Content starts

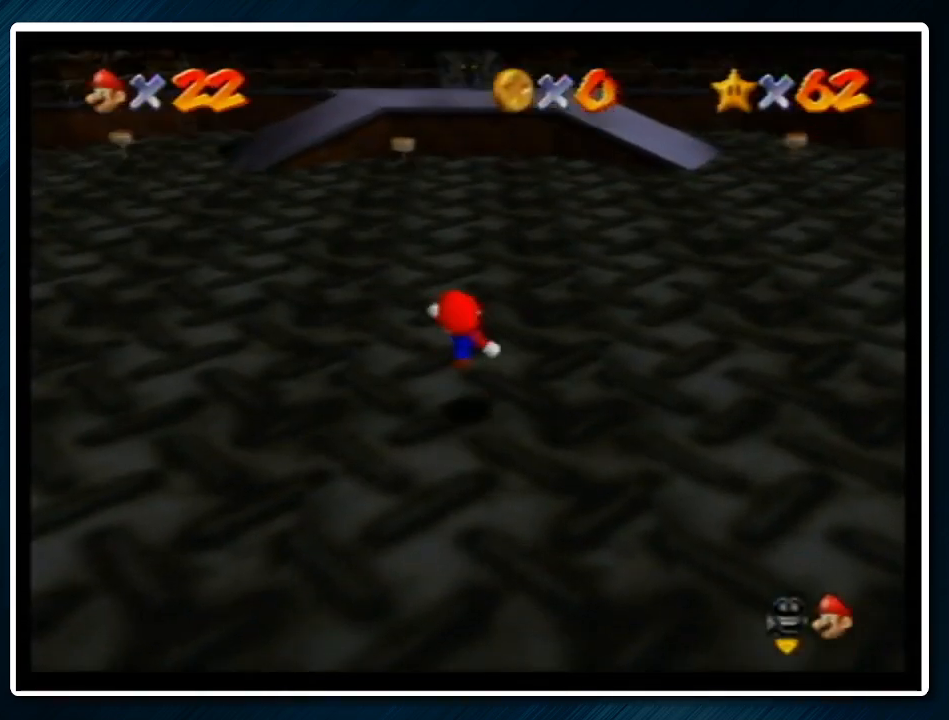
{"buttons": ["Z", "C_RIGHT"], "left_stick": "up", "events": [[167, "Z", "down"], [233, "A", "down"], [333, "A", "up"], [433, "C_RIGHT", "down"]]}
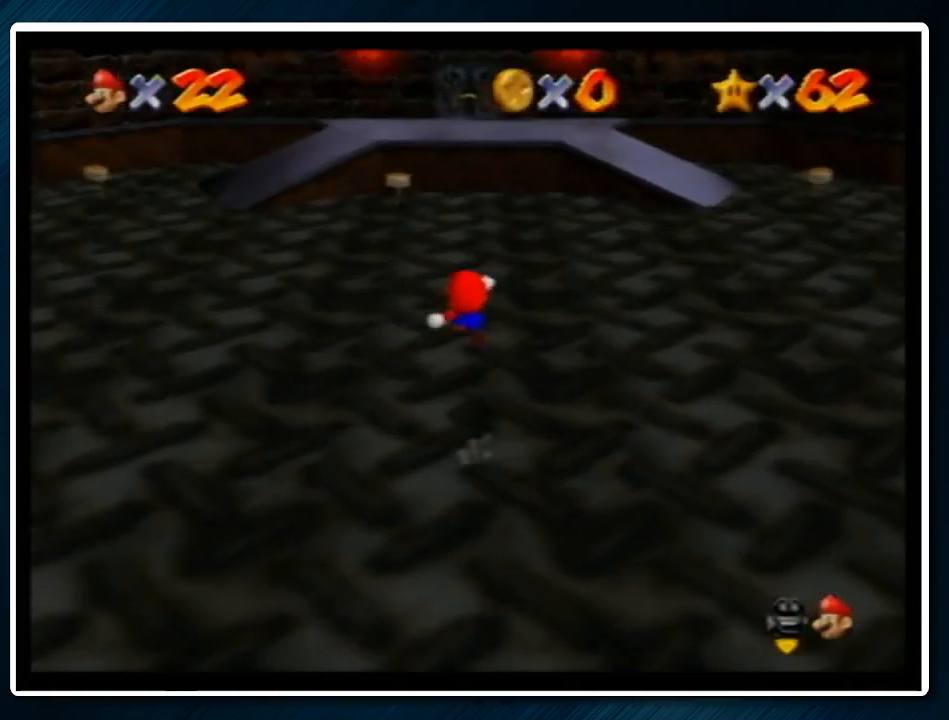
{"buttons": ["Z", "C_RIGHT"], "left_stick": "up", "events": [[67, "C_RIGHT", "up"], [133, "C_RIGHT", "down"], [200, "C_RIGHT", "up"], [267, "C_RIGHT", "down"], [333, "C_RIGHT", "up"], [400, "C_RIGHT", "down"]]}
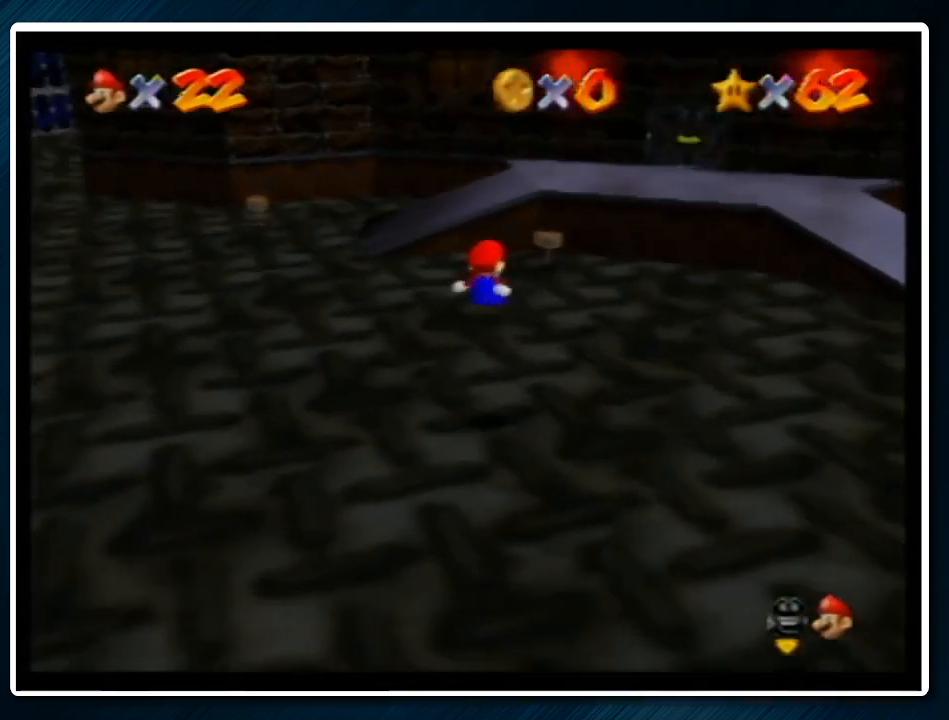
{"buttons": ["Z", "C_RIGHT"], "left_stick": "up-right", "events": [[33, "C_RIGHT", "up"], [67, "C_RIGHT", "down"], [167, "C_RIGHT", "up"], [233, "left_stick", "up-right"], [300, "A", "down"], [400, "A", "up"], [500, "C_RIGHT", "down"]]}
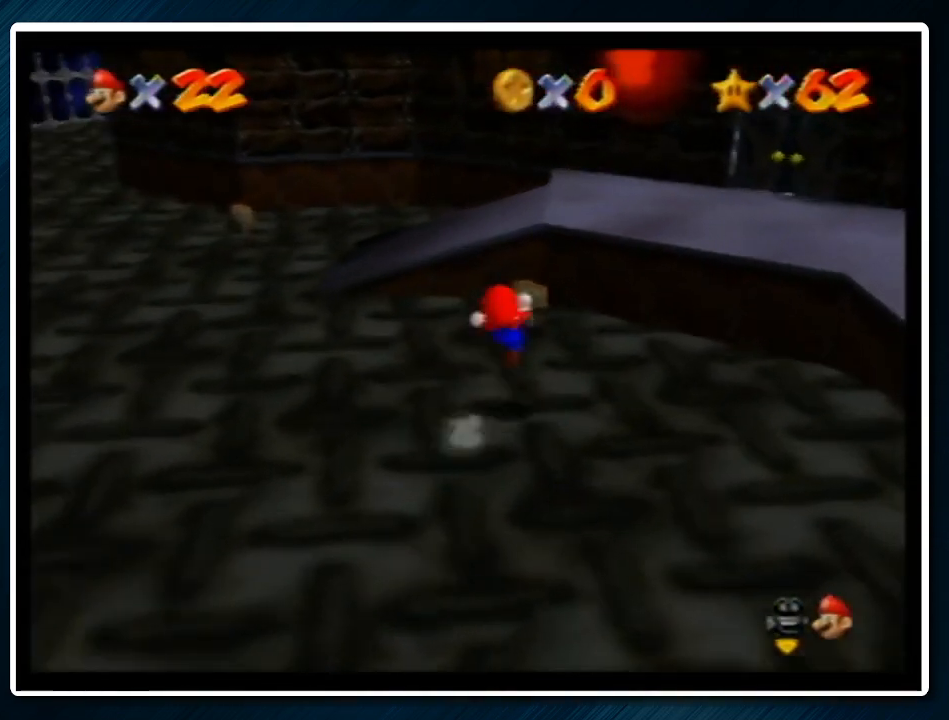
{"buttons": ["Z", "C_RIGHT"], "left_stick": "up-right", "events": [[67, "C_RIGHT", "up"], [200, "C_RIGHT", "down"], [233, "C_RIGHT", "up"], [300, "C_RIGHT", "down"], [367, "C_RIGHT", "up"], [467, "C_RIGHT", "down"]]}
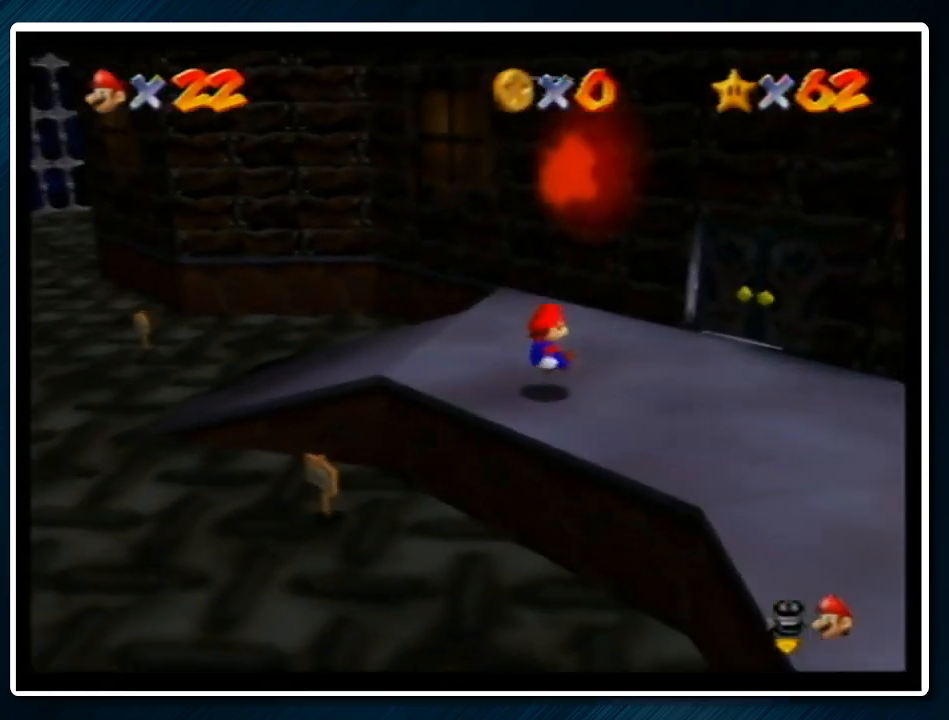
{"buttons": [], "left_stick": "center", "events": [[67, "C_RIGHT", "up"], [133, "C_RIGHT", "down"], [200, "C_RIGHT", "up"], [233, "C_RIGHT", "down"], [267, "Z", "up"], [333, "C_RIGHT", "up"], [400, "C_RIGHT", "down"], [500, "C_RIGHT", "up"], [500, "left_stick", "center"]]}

Content ends

**TASK OBJECTIVE**.
Type the lines above out again exactly as they appear, skipping every picture.

**WRITTEN SOLUTION**.
{"buttons": ["Z", "C_RIGHT"], "left_stick": "up", "events": [[167, "Z", "down"], [233, "A", "down"], [333, "A", "up"], [433, "C_RIGHT", "down"]]}
{"buttons": ["Z", "C_RIGHT"], "left_stick": "up", "events": [[67, "C_RIGHT", "up"], [133, "C_RIGHT", "down"], [200, "C_RIGHT", "up"], [267, "C_RIGHT", "down"], [333, "C_RIGHT", "up"], [400, "C_RIGHT", "down"]]}
{"buttons": ["Z", "C_RIGHT"], "left_stick": "up-right", "events": [[33, "C_RIGHT", "up"], [67, "C_RIGHT", "down"], [167, "C_RIGHT", "up"], [233, "left_stick", "up-right"], [300, "A", "down"], [400, "A", "up"], [500, "C_RIGHT", "down"]]}
{"buttons": ["Z", "C_RIGHT"], "left_stick": "up-right", "events": [[67, "C_RIGHT", "up"], [200, "C_RIGHT", "down"], [233, "C_RIGHT", "up"], [300, "C_RIGHT", "down"], [367, "C_RIGHT", "up"], [467, "C_RIGHT", "down"]]}
{"buttons": [], "left_stick": "center", "events": [[67, "C_RIGHT", "up"], [133, "C_RIGHT", "down"], [200, "C_RIGHT", "up"], [233, "C_RIGHT", "down"], [267, "Z", "up"], [333, "C_RIGHT", "up"], [400, "C_RIGHT", "down"], [500, "C_RIGHT", "up"], [500, "left_stick", "center"]]}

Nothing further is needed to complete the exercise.